Pick out every line below that contains the word "True", and copy each such line in full. Case counts.

**Data extracts**:
╔══
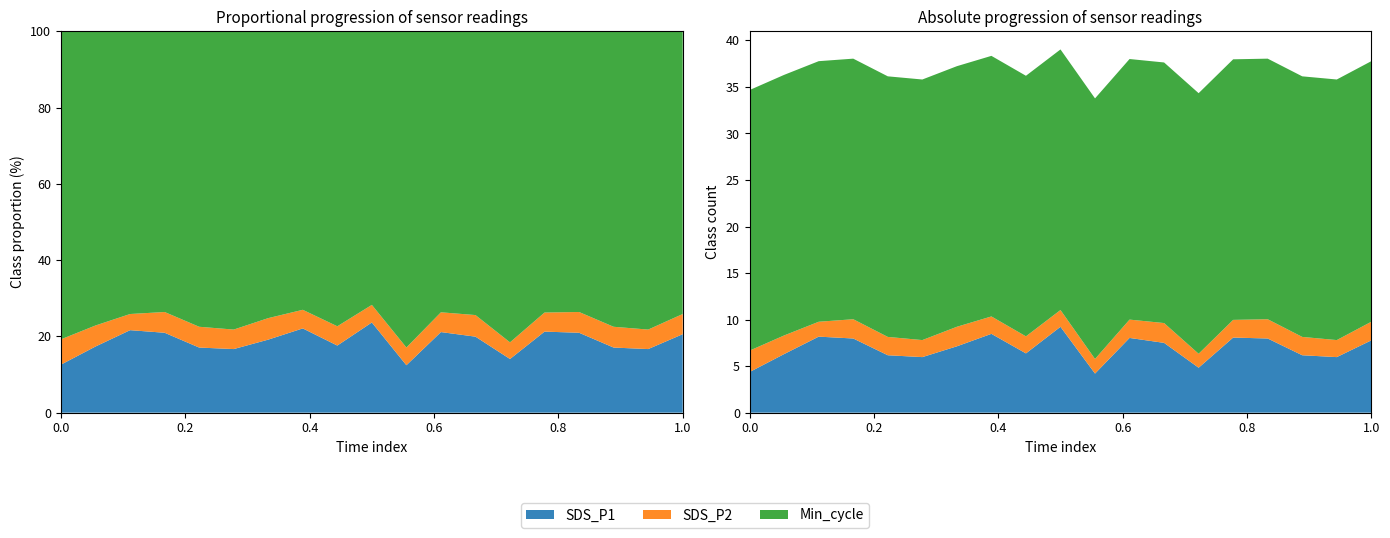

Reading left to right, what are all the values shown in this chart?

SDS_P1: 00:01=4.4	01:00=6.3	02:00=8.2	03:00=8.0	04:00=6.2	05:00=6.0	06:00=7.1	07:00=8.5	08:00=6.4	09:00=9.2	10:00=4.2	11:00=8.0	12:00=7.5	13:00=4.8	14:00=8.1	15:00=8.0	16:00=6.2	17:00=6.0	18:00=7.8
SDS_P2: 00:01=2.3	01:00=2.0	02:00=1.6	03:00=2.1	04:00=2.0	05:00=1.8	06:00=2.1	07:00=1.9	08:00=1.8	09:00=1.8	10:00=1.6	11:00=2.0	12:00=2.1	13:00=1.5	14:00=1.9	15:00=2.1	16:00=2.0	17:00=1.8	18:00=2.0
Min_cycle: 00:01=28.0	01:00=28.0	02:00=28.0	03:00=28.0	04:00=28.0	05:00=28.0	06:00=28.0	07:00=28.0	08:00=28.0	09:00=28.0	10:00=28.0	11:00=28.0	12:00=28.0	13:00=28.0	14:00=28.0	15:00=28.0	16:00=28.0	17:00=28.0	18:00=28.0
╚══
╔══
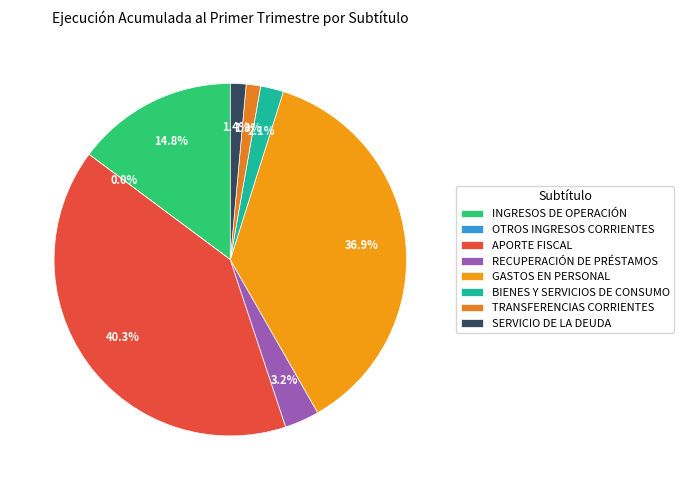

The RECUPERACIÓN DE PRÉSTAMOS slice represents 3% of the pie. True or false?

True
╚══
**Response area**:
The RECUPERACIÓN DE PRÉSTAMOS slice represents 3% of the pie. True or false?
True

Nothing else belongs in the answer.